Stored data entries
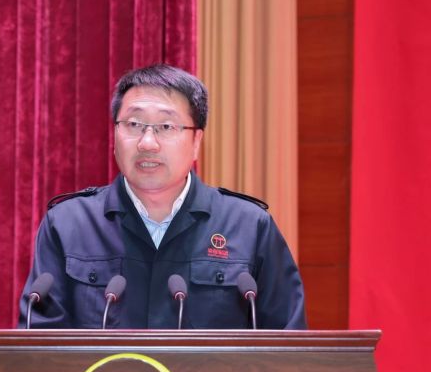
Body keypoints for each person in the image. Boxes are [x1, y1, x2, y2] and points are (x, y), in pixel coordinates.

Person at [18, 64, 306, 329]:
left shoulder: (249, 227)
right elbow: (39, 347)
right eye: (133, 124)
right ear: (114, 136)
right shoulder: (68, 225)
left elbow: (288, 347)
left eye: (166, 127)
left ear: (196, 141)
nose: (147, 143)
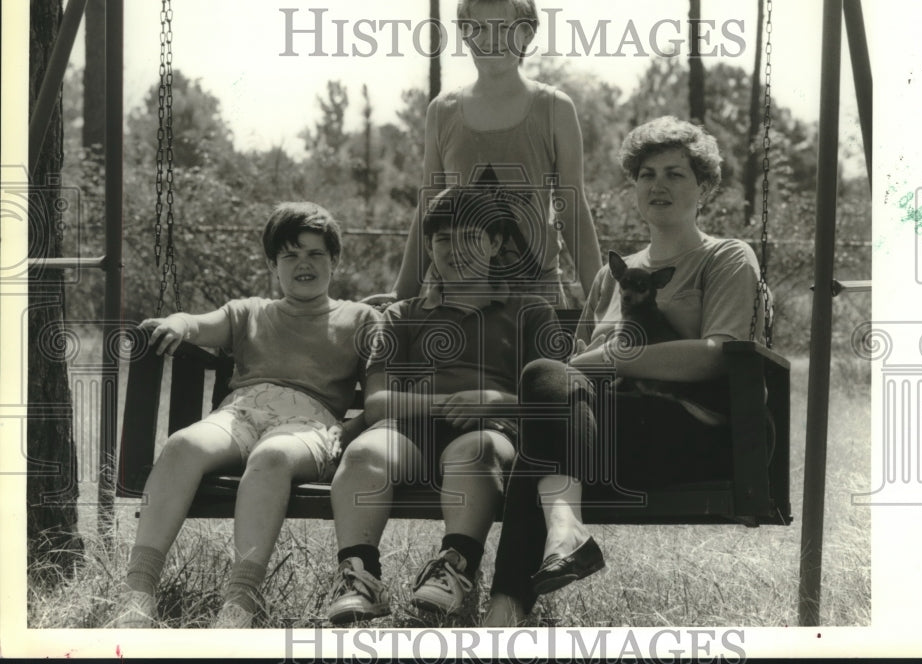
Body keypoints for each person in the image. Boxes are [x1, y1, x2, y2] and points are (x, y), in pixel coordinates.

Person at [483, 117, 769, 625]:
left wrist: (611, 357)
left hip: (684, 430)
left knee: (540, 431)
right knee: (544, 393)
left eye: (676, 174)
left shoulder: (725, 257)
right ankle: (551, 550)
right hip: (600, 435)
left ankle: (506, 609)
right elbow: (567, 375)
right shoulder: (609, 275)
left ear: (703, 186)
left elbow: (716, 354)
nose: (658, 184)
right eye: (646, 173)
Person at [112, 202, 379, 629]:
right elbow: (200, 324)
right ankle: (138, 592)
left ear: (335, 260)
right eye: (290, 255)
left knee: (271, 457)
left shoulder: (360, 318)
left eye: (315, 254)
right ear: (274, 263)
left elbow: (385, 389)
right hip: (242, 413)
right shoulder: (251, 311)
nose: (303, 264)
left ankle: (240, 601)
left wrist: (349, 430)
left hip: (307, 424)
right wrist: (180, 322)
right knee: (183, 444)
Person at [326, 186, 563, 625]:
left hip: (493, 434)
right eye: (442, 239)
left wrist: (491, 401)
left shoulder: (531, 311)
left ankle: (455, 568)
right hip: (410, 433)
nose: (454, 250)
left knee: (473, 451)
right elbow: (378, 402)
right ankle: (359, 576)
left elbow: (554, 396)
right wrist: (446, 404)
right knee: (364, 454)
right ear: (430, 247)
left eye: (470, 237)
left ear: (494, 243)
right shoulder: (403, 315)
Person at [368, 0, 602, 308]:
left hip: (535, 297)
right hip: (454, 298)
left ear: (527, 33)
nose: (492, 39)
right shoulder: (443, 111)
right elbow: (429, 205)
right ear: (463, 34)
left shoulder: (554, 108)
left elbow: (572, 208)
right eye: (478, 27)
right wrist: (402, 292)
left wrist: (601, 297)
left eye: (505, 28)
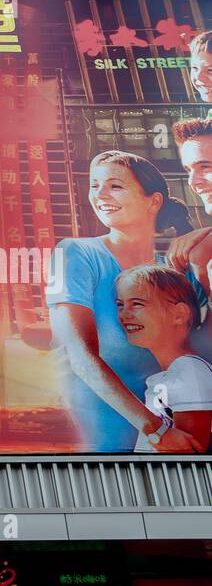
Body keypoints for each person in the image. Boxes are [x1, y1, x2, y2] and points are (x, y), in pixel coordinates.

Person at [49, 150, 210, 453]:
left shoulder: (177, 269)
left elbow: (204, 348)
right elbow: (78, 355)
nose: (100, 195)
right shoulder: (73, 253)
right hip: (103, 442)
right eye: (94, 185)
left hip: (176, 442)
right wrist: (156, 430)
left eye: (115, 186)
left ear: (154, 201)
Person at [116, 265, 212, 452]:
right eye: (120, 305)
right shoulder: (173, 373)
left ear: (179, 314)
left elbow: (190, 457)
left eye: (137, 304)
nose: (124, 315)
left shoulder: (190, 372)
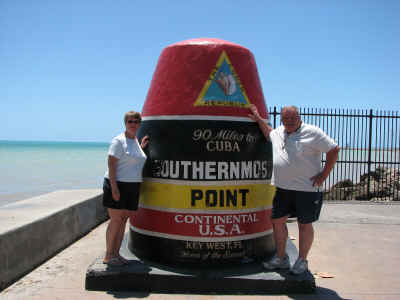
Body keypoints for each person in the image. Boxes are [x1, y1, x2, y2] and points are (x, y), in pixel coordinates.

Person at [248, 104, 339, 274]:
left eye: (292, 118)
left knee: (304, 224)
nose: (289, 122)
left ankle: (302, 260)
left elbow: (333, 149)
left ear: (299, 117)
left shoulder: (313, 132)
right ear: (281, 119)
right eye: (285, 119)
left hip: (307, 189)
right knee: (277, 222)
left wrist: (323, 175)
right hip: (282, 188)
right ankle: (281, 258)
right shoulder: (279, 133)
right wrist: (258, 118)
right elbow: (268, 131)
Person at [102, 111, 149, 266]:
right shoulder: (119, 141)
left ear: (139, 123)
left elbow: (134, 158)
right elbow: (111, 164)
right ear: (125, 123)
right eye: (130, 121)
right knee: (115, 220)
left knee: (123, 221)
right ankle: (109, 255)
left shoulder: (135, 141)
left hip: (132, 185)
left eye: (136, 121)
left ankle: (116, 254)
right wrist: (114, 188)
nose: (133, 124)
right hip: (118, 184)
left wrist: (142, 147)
--
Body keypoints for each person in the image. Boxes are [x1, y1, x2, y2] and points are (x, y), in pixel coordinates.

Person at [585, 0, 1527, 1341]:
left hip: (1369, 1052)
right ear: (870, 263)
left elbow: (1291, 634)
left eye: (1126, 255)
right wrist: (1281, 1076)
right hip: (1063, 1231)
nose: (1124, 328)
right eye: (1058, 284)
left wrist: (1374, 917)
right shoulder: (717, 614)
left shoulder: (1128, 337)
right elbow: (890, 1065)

EXERCISE AIM: Copy out every line from the records that has the word "nose".

TASK ANSWER:
nose: (147, 143)
nose: (658, 184)
nose: (303, 264)
nose: (454, 250)
nose: (492, 39)
nose: (100, 195)
nose: (124, 315)
nose: (289, 122)
nose: (133, 124)
nose: (1124, 328)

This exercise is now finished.